Clinton loves nuclear suitcase at NATO summit
President Bill Clinton at the weekend left the suitcase containing the activation and deactivation codes for nuclear missiles at the NATO summit. For 45 minutes, the American president and commander-in-chief of the armed forces was separated from the most important luggage in the world. The President left the International Trade Center prematurely by the state limousine, without taking with him the attendant who always carries the suitcase. The officer, who always stays in the immediate vicinity of the president, was left behind in the hustle and bustle of the summit after a NATO conference ended early and had to walk the 1.5 km back to the White House to Fub.
The Pentagon’s White House Liaison Office is responsible for the security of the briefcase and thus for communications between the President of the United States and the nuclear forces.
The briefcase – which has the military joke name "Fubball" The case – which contains the president’s handbook and an instruction manual – is carried by the president. With the help of cartoons, the available nuclear options and their consequences are presented in a way that is easy for everyone to understand.
As a rule, each president is instructed in the use of the case when taking office. Since the 1980s, however, this has not always been seamless, and according to a former director of the White House Liaison Office, the president does not even know how to open the briefcase. "Should the officer carrying the ‘fubball’ have a heart attack or die in an assassination attempt, the damn thing would have to be blown open", the director said in an interview.
Likewise, the "Single Integrated Operational Plan" (SIOP), which contains over a thousand programmed nuclear missile targets, is revised almost annually. As a result, it is not always ensured that the president or his legal successor as commander in chief of the nuclear forces is aware of the nuclear options and can command the nuclear weapons in case of emergency.

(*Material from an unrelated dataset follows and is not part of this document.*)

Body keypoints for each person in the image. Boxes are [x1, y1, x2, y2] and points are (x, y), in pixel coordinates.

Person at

In addition to the President, the Vice President, the Secretary of Defense, the Joint Chiefs of Staff, and the Commanders-in-Chief of the nuclear forces will each receive a copy of the. The latter usually hand down command authority in the event that the military elite is eliminated or the command structure is disrupted in the event of a nuclear attack. A number of other non-military persons who are to be designated as successors to the President under U.S. law, such as the Speaker of the House of Representatives, the Speaker of the Senate, and the Secretary of State, are not provided with the manual.
For example, after the assassination of John F. Kennedy, Vice President Johnson had given the authorization codes to the NSA. Kennedy in 1963 unaware of the existence and contents of the suitcase introduced during the Eisenhower administration in the 1950s.

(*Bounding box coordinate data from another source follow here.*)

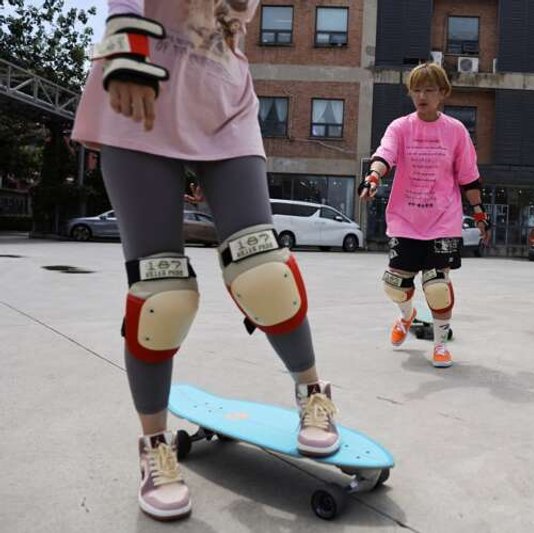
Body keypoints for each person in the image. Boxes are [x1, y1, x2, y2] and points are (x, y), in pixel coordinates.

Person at [71, 1, 339, 521]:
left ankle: (313, 392)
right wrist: (125, 47)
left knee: (263, 270)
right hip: (140, 80)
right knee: (160, 292)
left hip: (222, 96)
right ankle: (154, 445)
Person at [360, 62, 490, 368]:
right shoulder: (401, 127)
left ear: (442, 93)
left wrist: (480, 214)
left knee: (436, 287)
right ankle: (407, 317)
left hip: (443, 222)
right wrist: (373, 177)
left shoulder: (456, 131)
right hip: (406, 220)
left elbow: (469, 177)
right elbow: (385, 154)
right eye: (416, 89)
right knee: (394, 285)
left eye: (429, 89)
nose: (422, 95)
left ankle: (441, 344)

Contrary to popular belief, the suitcase does not contain the detonator or launch button for the nuclear missiles. In addition to the SIOP manual, the suitcase contains the personal codes that the president needs to identify himself to the commanders of the nuclear forces. Only in this way can the President authorize the use of weapons. Authorization codes are created by the secret National Security Agency (NSA), but they always remain in the military’s possession. In addition to the President, the National Nuclear Forces Commands at the Pentagon and commands around the country have authorization codes. The military and the commanders in the field, however, do not need the personal codes of the president to activate and ignite the missiles in case he cannot identify himself. The Pentagon thus technically keeps open the possibility of firing the missiles even without the authorization of the President.
The problems with the security of identification codes are not new. In the past, the codes have been moved many times before. After an assassination attempt on Ronald Reagan, the suitcase first disappeared and only reappeared after several hours.
The spokesman of the Weiben House said to the youngest breakdown only: "We are sure".
Olivier Minkwitz is editor and co-publisher of antimilitarismus information (ami) in Berlin and currently works for the British American Security Information Council (BASIC) in Washington, DC.